Raw data
|---|

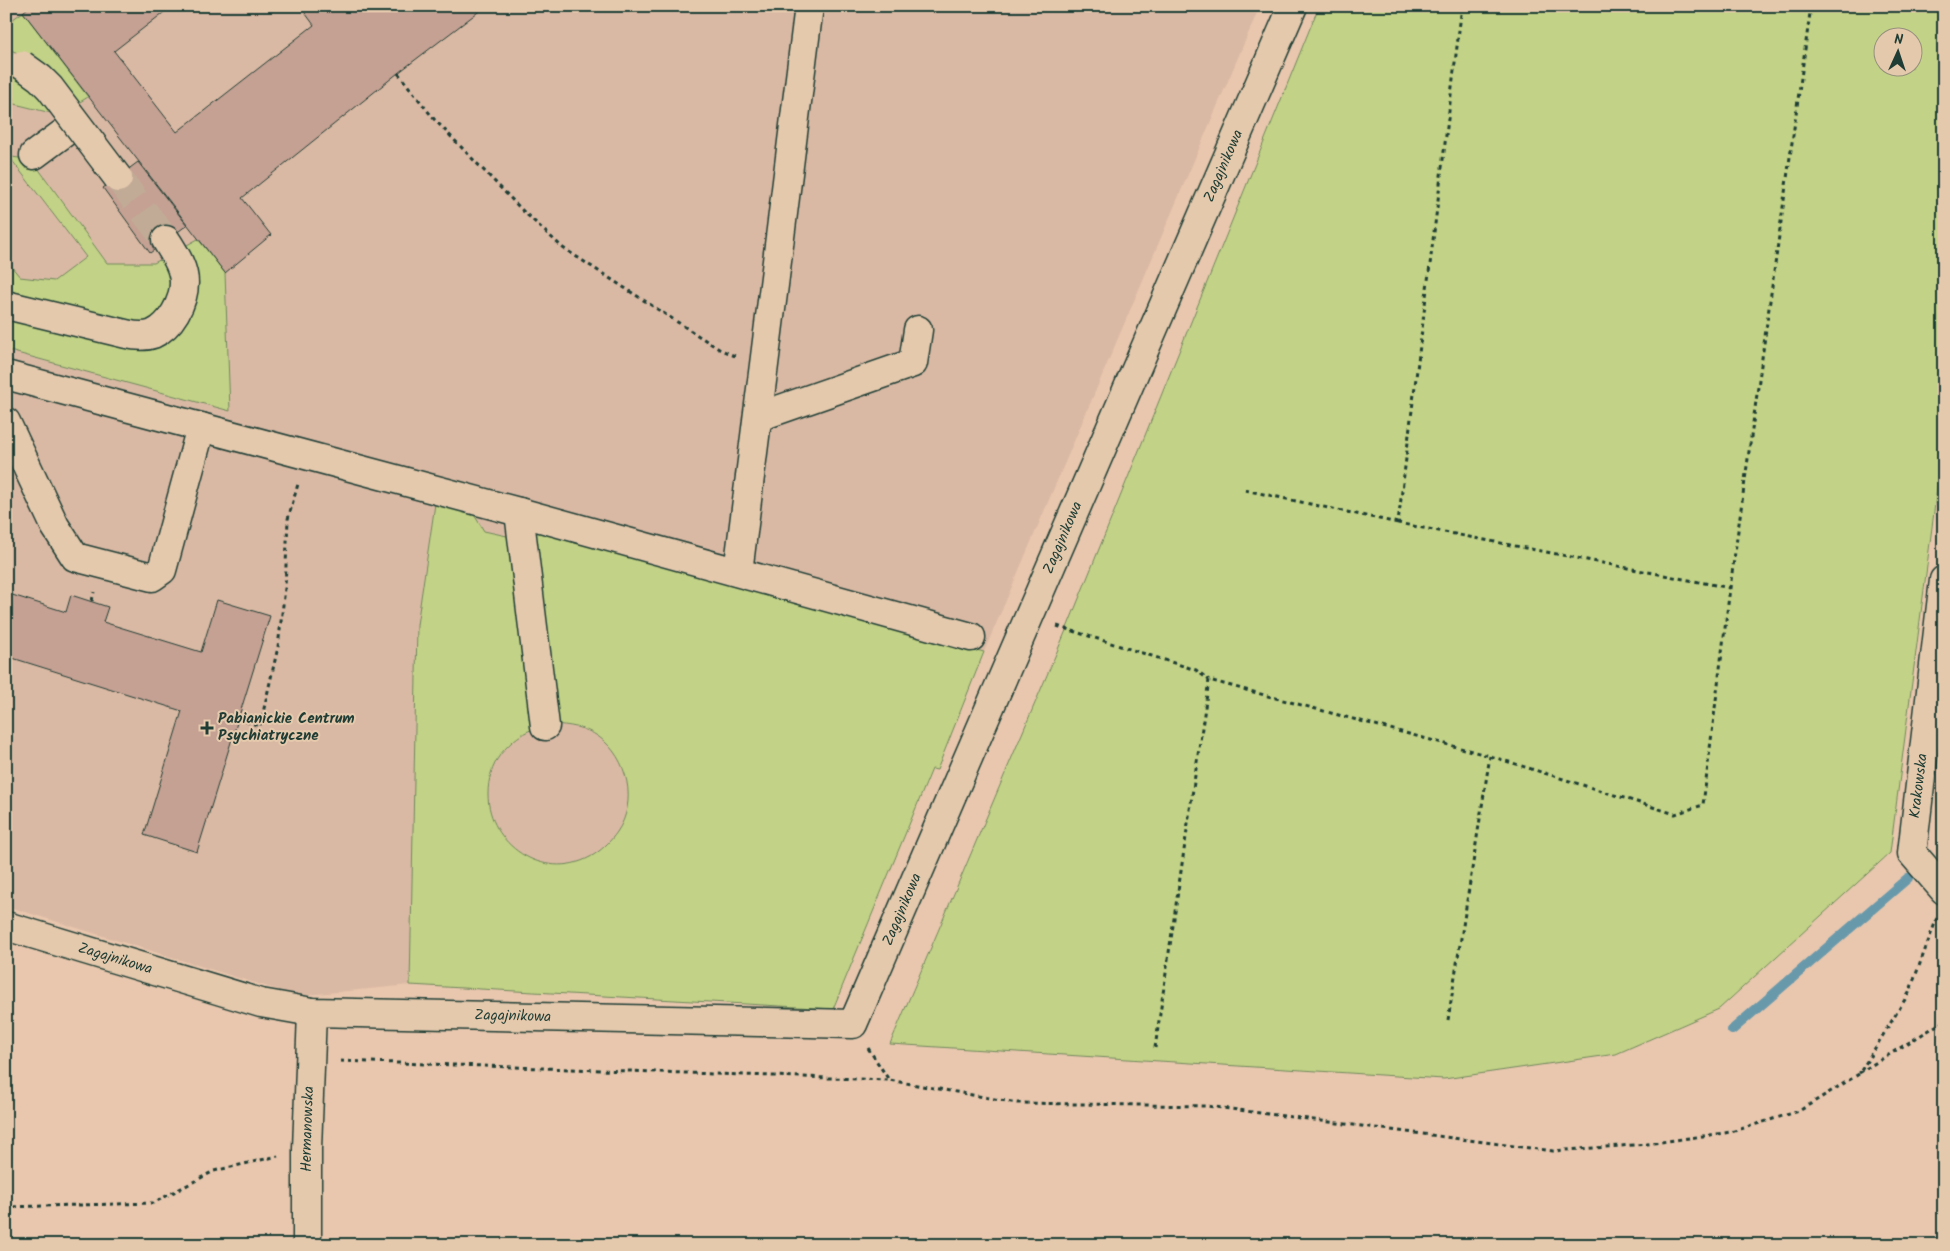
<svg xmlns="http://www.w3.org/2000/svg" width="1950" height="1251" viewBox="0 0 1950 1251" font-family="Kalam,sans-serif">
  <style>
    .built { fill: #dab9a4 }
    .green { fill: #c2d286; stroke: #70885d; fill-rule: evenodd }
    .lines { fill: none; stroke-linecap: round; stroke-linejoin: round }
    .stream { stroke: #6899ab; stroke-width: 10 }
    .building { fill: #c5a193; stroke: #1f3d34 }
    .minor-tunnel { stroke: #c1ab96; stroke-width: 28; stroke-dasharray: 28 14; stroke-linecap: butt }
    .minor-casing { stroke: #1f3d34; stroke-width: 31 }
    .path { stroke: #1f3d34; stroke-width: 3; stroke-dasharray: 4 4; stroke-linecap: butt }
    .minor { stroke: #e5c9ad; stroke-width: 28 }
    .minor-bridge-casing { stroke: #1f3d34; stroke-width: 31; stroke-linecap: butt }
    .minor-bridge { stroke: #e5c9ad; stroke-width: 28 }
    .poi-dot { fill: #1f3d34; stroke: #e5c9ad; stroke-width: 2 }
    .labels { text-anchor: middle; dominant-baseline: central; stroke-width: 4; stroke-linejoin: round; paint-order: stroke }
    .street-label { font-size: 15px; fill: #1f3d34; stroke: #e5c9ad }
    .poi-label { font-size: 15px; font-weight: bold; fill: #1f3d34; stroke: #e5c9ad; text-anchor: start }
  </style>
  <rect width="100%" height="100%" fill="#e9c7ae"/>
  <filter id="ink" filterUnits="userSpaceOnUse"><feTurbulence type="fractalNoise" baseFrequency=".02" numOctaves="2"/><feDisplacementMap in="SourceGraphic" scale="10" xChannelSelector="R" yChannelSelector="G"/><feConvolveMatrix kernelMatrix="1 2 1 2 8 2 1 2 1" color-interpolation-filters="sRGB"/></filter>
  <g filter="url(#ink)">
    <!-- built -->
    <path class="built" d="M6,6H1260L984,652L937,770L932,769L833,1009L410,985L297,996L6,906Z"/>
    <!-- green -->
    <path class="green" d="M1319,6H1944V434L1890,853L1719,1009L1616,1054L1444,1079L890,1044L1067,628ZM1882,38H1912V68H1882Z
      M23,12L88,97L59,115L15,104L11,92L6,90V69L19,74L25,56L6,48V24Z
      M12,157L26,159L35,164L107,263H154L198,239L225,273L230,411L6,350V260L20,277L54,281L86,257L11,159Z
      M435,504L473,513L484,531L516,538L540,727C523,731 511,741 500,755C492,766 488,780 488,794C488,844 543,882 590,857C601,851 610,842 617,832C638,802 628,758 599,737C585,727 569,725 552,724L530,528L698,576L984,652L937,770L932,769L833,1009L410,985L417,625Z"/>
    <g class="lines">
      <!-- stream -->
      <path class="stream" d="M1732,1030L1908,878"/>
    </g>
    <!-- building -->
    <path class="building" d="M30,6H172L114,51L177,132L314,25L300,6H486L398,73L242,198L271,235L225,273L23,12Z
      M138,162L187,225L150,253L103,188Z
      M6,593L66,612L71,595L108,607L103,622L201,652L217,600L270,616L197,852L144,835L182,711L6,656Z"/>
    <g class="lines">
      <!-- minor-tunnel -->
      <path class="minor-tunnel" d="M65,132L95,106
        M118,178L166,240"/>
      <defs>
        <g id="minor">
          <path d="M34,155L65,132"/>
          <path d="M6,305L126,334C135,336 145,337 153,334C171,326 184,302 184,283C184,267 174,253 166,240"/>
          <path d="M6,375L519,512L971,637"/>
          <path d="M758,417L913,363L918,330"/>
          <path d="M6,422L55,526L75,557L152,577L162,570L201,427"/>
          <path d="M519,512L545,726"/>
          <path d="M738,572L809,6"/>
          <path d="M1944,580L1912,853L1944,890"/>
          <path id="s1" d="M6,926L261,1003L312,1012L853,1024L1293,6"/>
          <path id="s2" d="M307,1245V1149L312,1012"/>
        </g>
      </defs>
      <!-- minor casing -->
      <use href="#minor" class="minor-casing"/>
      <!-- path -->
      <path class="path" d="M1462,6L1398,523L1730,588
        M398,73L434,119L523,211L563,248L719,349L735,356
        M1245,490L1398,523
        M92,601L94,592
        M1057,626L1196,670L1209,680
        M238,719L260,726L278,647L285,588L288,519L298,484
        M1448,1020L1490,756
        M868,1048L889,1080L1017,1103L1207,1106L1553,1151L1647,1144L1731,1132L1799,1111L1859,1074L1909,993L1937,918
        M1155,1048L1209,680L1490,756L1675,814L1703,805L1730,588L1811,6
        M340,1061L888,1080
        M1859,1073L1944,1021
        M6,1207L153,1203L214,1171L278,1156
        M1753,1245L1944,1244"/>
      <!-- minor -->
      <use href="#minor" class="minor"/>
      <defs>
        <path id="minor-bridge" d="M22,65L40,78L50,88L118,178"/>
      </defs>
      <!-- minor-bridge casing -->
      <use href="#minor-bridge" class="minor-bridge-casing"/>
      <!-- minor-bridge -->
      <use href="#minor-bridge" class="minor-bridge"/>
    </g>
  </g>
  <!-- markers -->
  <path class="poi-dot" d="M204.5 720.5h5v5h5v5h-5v5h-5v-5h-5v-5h5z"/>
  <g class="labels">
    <!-- street labels -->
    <g class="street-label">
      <text stroke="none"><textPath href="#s1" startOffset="1794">Zagajnikowa</textPath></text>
      <text stroke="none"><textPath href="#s1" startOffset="1389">Zagajnikowa</textPath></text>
      <text transform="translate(1919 786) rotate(-83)">Krakowska</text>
      <text stroke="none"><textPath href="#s1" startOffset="984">Zagajnikowa</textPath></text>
      <text stroke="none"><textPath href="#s1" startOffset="114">Zagajnikowa</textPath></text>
      <text stroke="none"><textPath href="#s1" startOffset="519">Zagajnikowa</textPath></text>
      <text stroke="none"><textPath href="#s2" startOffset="116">Hermanowska</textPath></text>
    </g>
    <!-- poi labels -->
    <g class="poi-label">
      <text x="218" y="719">Pabianickie Centrum<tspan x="218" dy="17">Psychiatryczne</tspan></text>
    </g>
  </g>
  <!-- margin -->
  <rect width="1950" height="1251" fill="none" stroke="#e5c9ad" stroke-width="25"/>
  <rect x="12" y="12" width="1925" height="1226" fill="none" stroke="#1f3d34" stroke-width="2" filter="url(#ink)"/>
  <!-- north arrow -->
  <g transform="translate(1898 52) rotate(3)"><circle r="24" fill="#e5c9ad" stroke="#96917d"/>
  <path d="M0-4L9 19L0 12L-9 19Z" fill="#1f3d34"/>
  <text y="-8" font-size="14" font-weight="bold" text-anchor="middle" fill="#1f3d34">N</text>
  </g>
</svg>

|---|

Brief
Throughout the listing above, how many lines hold the word "round"? Answer with only the number.

Answer box
2